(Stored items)
- - - - - - -
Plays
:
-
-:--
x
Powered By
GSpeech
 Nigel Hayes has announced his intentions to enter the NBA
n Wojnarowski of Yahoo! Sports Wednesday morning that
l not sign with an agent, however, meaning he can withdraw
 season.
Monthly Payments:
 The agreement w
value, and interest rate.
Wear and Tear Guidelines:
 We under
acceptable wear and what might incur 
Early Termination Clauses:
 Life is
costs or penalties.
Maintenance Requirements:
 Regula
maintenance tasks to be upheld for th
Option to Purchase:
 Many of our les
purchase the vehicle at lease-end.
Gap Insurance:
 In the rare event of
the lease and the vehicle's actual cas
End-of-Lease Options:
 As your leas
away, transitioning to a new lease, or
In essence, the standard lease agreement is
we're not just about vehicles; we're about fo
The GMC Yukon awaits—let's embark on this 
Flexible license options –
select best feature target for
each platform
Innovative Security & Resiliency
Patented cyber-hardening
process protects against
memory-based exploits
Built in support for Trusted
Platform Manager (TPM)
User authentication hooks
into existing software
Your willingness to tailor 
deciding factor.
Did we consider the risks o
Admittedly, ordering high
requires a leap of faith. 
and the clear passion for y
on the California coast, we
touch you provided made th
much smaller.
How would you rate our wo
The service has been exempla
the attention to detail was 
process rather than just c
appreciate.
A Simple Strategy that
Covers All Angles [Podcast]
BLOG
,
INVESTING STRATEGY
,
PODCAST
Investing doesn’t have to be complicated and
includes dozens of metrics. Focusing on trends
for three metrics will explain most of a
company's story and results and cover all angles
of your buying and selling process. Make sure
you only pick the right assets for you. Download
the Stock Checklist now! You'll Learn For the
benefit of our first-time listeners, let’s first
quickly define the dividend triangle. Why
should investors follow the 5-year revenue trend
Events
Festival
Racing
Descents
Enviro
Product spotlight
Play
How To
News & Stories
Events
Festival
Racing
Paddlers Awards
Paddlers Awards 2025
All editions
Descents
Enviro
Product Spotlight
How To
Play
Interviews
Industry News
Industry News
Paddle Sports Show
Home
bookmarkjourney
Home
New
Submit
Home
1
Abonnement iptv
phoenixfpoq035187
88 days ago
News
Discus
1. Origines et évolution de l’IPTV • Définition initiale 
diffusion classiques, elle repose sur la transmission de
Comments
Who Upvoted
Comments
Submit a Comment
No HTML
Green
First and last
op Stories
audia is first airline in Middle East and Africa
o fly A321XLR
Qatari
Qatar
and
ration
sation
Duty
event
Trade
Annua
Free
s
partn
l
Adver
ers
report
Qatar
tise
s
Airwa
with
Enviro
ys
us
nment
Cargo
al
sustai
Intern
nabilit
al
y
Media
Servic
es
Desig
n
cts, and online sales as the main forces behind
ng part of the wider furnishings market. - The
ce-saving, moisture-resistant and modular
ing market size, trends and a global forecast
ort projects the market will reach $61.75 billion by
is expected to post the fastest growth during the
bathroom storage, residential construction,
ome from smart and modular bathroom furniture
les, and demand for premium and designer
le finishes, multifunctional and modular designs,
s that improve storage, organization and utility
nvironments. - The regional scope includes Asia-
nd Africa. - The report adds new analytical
- - - - - - -
About this exercise —
Give the lines again, exactly as they stand, from the beginning of the data through the line with "we're not just about vehicles; we're about fo".

Written response —
Plays
:
-
-:--
x
Powered By
GSpeech
 Nigel Hayes has announced his intentions to enter the NBA
n Wojnarowski of Yahoo! Sports Wednesday morning that
l not sign with an agent, however, meaning he can withdraw
 season.
Monthly Payments:
 The agreement w
value, and interest rate.
Wear and Tear Guidelines:
 We under
acceptable wear and what might incur 
Early Termination Clauses:
 Life is
costs or penalties.
Maintenance Requirements:
 Regula
maintenance tasks to be upheld for th
Option to Purchase:
 Many of our les
purchase the vehicle at lease-end.
Gap Insurance:
 In the rare event of
the lease and the vehicle's actual cas
End-of-Lease Options:
 As your leas
away, transitioning to a new lease, or
In essence, the standard lease agreement is
we're not just about vehicles; we're about fo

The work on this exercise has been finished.